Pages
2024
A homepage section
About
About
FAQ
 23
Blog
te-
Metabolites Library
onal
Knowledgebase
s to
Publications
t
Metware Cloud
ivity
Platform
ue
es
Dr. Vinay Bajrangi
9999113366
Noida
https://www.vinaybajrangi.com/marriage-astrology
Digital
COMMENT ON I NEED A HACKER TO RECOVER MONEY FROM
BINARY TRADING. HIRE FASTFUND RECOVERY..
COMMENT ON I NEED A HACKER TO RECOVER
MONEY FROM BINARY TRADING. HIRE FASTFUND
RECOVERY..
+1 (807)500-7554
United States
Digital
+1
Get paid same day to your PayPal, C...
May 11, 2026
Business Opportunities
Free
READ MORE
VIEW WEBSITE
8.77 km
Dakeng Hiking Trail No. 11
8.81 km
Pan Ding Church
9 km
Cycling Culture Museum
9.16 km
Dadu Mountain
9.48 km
┄┄┄┄┄┄┄┄┄┄┄┄┄┄┄┄┄┄┄┄
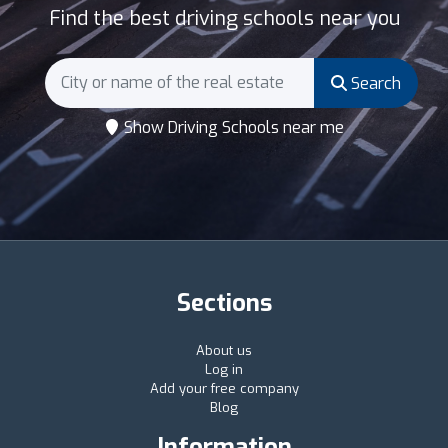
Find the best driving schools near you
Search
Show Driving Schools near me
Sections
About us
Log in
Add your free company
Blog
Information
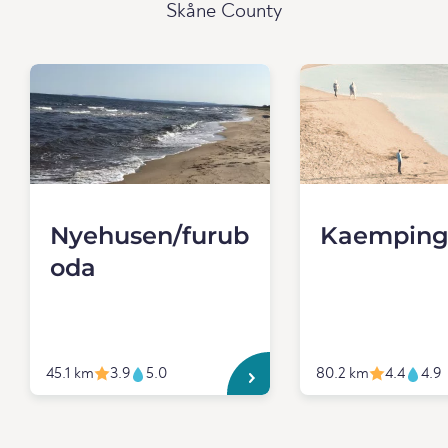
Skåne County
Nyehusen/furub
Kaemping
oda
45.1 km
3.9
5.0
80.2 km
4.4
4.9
┄┄┄┄┄┄┄┄┄┄┄┄┄┄┄┄┄┄┄┄
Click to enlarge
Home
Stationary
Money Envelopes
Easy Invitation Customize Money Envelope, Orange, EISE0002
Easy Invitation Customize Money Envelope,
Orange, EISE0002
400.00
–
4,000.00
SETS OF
┄┄┄┄┄┄┄┄┄┄┄┄┄┄┄┄┄┄┄┄
• **Problem requirements**
Wherever a line above contains the string "TRADING", count it; then give the total alone.

• **Answer space**
2